Simple Definition of nefarious

  • : evil or immoral

Source: Merriam-Webster's Learner's Dictionary

Full Definition of nefarious

  1. :  flagrantly wicked or impious :  evil

nefariously adverb

Examples of nefarious in a sentence

  1. Moreover, those starry-eyed states inclined to perceive international relations in moral terms frequently underestimate the nefarious machinations of their competitors on the world political stage. —Richard Wolin, New Republic, 4 June 2001

  2. … I always give the same response: Just because Frank posed for pictures with every leading capo, underboss and cement contractor of the day doesn't mean that he joined them in their nefarious underworld activities.
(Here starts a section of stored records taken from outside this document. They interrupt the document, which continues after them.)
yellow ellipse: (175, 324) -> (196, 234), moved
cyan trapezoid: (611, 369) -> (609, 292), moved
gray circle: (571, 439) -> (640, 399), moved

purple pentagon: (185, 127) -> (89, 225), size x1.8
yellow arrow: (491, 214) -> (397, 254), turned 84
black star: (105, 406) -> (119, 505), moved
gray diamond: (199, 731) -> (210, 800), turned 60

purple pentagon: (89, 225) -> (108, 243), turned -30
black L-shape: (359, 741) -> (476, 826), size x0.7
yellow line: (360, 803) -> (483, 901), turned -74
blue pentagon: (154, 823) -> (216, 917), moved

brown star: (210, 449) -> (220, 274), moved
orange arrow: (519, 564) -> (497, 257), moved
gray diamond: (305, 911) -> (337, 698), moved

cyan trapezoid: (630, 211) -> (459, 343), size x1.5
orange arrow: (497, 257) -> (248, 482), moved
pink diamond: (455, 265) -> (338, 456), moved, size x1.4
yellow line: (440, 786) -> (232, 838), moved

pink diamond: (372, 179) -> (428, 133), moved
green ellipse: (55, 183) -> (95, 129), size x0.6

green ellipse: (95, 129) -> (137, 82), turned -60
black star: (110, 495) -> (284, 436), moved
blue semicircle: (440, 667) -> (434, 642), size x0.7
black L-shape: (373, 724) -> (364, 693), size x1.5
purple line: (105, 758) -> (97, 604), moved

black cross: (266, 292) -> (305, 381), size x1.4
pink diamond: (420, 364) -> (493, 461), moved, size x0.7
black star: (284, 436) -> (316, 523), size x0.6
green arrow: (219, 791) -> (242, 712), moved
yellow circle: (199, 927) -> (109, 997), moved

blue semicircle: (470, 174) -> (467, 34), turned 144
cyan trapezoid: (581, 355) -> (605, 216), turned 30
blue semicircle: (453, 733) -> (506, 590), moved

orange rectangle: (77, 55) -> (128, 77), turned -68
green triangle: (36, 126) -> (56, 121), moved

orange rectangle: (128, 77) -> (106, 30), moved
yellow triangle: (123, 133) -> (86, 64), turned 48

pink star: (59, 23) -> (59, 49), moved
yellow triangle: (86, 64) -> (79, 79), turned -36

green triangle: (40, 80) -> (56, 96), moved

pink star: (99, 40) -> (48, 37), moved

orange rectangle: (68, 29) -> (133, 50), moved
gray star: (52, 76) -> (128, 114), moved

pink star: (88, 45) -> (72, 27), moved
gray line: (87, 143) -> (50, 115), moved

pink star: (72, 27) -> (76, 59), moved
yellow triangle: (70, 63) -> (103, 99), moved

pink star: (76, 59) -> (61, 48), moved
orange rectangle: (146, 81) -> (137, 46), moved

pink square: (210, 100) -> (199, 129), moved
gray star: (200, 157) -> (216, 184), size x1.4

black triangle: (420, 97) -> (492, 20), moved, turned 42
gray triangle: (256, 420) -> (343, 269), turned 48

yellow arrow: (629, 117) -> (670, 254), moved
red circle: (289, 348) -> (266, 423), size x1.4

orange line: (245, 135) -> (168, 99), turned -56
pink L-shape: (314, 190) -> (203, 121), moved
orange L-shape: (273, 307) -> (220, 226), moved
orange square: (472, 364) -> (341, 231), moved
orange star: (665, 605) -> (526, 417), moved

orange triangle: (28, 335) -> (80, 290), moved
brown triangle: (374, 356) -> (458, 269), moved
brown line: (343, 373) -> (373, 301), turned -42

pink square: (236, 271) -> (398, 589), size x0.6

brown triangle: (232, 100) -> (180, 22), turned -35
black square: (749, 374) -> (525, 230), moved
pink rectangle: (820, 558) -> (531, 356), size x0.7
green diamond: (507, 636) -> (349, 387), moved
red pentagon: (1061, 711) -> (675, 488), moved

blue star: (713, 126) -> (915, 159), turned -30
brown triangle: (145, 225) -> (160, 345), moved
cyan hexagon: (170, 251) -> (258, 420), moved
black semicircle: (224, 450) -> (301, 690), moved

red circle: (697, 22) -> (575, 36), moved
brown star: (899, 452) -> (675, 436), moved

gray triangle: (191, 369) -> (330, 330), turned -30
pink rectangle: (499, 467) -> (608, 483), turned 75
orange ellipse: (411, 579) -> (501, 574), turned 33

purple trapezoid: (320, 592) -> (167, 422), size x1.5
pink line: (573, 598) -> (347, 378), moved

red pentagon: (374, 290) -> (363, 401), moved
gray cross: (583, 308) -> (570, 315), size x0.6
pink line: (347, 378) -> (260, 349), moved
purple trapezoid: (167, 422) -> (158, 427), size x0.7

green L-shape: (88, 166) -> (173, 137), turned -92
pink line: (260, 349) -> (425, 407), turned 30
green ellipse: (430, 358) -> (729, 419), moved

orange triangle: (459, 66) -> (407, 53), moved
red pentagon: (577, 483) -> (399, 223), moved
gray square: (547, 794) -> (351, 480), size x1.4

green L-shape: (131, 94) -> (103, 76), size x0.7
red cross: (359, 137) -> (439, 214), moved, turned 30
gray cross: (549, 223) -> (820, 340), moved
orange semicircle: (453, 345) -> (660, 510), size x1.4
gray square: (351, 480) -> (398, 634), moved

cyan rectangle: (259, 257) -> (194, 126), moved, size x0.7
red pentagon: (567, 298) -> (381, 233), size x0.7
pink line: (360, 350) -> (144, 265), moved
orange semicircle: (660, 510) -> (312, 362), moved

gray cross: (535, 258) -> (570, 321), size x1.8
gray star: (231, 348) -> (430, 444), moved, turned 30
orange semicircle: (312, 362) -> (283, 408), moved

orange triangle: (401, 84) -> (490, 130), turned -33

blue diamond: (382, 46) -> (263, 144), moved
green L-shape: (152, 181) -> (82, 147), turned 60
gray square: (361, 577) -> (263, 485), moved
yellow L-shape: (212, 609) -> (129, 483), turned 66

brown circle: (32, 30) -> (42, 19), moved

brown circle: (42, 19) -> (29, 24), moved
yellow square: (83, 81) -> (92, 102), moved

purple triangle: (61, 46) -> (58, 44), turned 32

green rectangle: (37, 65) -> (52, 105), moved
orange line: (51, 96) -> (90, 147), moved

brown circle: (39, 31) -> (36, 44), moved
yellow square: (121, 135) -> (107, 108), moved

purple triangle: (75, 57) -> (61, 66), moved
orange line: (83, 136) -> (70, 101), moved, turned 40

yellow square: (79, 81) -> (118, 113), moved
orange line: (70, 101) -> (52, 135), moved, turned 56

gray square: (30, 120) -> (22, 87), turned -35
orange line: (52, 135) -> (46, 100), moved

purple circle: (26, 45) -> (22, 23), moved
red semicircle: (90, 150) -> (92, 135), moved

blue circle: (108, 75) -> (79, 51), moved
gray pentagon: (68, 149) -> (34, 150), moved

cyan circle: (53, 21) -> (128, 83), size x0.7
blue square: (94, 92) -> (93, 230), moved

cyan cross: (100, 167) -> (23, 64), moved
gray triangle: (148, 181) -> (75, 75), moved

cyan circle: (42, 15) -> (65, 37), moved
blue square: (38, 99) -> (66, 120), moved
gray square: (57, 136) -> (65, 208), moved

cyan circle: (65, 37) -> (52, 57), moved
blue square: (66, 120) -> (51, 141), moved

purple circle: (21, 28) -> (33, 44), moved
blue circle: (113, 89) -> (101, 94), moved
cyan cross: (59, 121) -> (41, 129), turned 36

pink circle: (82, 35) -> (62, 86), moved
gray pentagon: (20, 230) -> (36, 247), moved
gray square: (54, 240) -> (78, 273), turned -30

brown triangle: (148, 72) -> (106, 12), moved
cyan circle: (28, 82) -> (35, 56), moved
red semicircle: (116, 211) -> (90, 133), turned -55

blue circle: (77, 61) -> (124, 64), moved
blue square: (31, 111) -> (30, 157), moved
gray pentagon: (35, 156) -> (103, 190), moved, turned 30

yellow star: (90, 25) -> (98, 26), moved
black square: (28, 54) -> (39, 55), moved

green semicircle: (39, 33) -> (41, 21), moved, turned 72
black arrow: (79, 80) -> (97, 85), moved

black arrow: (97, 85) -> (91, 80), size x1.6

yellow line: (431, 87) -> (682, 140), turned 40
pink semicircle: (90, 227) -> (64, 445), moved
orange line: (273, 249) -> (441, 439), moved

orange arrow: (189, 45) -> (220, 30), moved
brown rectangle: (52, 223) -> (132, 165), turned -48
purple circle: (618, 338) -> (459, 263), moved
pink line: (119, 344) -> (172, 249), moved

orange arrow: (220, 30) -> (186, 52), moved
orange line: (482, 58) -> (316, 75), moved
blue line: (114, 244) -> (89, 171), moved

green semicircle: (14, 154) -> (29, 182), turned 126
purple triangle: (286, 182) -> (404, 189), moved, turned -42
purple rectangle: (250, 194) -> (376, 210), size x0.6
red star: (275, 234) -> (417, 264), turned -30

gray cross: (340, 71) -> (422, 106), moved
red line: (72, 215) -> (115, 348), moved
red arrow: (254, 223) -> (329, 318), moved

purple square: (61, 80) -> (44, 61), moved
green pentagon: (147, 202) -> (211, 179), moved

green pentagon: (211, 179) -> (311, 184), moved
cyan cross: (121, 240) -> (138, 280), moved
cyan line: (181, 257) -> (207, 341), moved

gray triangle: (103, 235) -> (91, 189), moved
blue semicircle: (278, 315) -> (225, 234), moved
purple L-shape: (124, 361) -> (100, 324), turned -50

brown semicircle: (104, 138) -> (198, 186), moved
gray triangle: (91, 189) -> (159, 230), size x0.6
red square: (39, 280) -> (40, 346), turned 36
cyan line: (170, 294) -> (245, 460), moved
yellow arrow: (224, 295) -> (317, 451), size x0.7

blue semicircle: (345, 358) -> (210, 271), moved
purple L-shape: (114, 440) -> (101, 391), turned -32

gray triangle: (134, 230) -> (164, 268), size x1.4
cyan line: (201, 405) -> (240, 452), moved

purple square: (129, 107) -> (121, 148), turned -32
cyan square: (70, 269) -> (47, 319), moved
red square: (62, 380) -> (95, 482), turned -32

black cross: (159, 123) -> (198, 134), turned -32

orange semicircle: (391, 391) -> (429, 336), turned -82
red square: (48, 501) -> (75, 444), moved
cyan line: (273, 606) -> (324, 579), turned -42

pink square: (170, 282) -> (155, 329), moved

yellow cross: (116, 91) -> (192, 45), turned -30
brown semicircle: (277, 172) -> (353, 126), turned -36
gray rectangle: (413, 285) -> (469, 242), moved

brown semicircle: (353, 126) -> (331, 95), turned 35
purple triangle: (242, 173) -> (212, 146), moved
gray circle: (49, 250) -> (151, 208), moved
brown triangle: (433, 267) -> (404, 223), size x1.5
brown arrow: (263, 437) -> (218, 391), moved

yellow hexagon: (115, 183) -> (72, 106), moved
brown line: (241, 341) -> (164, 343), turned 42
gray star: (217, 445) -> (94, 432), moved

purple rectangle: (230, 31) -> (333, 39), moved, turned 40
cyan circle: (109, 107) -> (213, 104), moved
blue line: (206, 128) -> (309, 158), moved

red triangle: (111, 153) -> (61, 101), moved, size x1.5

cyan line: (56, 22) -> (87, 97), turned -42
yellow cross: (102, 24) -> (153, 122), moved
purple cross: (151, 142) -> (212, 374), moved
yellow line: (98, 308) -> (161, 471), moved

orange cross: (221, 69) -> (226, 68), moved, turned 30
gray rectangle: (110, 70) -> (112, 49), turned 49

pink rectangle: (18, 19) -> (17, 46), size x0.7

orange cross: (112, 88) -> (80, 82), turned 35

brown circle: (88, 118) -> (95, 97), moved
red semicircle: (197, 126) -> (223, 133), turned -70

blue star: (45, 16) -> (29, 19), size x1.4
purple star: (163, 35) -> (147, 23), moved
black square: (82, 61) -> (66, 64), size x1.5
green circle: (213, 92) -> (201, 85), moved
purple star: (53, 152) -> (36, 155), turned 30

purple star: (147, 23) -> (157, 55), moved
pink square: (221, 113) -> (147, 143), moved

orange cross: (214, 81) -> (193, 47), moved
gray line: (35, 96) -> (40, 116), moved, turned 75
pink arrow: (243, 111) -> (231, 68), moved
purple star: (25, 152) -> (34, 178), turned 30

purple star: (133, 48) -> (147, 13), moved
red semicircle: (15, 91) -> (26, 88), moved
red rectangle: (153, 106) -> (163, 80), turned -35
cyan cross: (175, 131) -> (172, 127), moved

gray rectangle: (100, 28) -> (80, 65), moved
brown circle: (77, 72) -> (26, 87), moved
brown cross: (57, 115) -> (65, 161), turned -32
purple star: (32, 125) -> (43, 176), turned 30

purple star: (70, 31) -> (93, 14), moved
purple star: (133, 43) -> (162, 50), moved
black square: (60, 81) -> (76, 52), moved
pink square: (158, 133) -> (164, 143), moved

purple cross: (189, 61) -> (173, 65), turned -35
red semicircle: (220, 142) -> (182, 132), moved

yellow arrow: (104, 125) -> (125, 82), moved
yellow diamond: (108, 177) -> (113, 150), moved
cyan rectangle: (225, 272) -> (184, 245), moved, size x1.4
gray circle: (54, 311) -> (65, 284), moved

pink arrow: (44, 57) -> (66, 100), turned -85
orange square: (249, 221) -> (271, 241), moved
Oh, occasionally he rode along on a hit or two, but that was just one of those social obligations … —Lewis Grossberger, Time, 21 Dec. 1998

  3. Three-tenths of a mile uphill from our mailbox on the road, that bend is so nefarious that neophytes often skidded into a snowbank or wound up fender-deep in mud there. —Maxine Kumin, In Deep, 1987

  4. a nefarious scheme to cheat people out of their money

  5. <the chaste heroines and nefarious villains of old-time melodramas>



Did You Know?

Vicious and "villainous" are two wicked synonyms of "nefarious," and, like "nefarious," both mean "highly reprehensible or offensive in character, nature, or conduct." But these synonyms are not used in exactly the same way in all situations. "Vicious" may imply moral depravity or it may connote malignancy, cruelty, or destructive violence. "Villainous" applies to any evil, depraved, or vile conduct or characteristic, while "nefarious" (which derives from the Latin noun nefas, meaning "crime") suggests flagrant breaching of time-honored laws and traditions of conduct. "Nefarious" first appeared in English in the early 17th century, whereas "vicious" and "villainous" preceded "nefarious" by about two hundred years.

Origin of nefarious

Latin nefarius, from nefas crime, from ne- not + fas right, divine law; perhaps akin to Greek themis law, tithenai to place — more at do


First Known Use: circa 1609

Synonym Discussion of nefarious

vicious, villainous, iniquitous, nefarious, corrupt, degenerate mean highly reprehensible or offensive in character, nature, or conduct. vicious may directly oppose virtuous in implying moral depravity, or may connote malignancy, cruelty, or destructive violence <a vicious gangster>. villainous applies to any evil, depraved, or vile conduct or characteristic <a villainous assault>. iniquitous implies absence of all signs of justice or fairness <an iniquitous system of taxation>. nefarious suggests flagrant breaching of time-honored laws and traditions of conduct <the nefarious rackets of organized crime>. corrupt stresses a loss of moral integrity or probity causing betrayal of principle or sworn obligations <city hall was rife with corrupt politicians>. degenerate suggests having sunk to an especially vicious or enervated condition <a degenerate regime propped up by foreign powers>.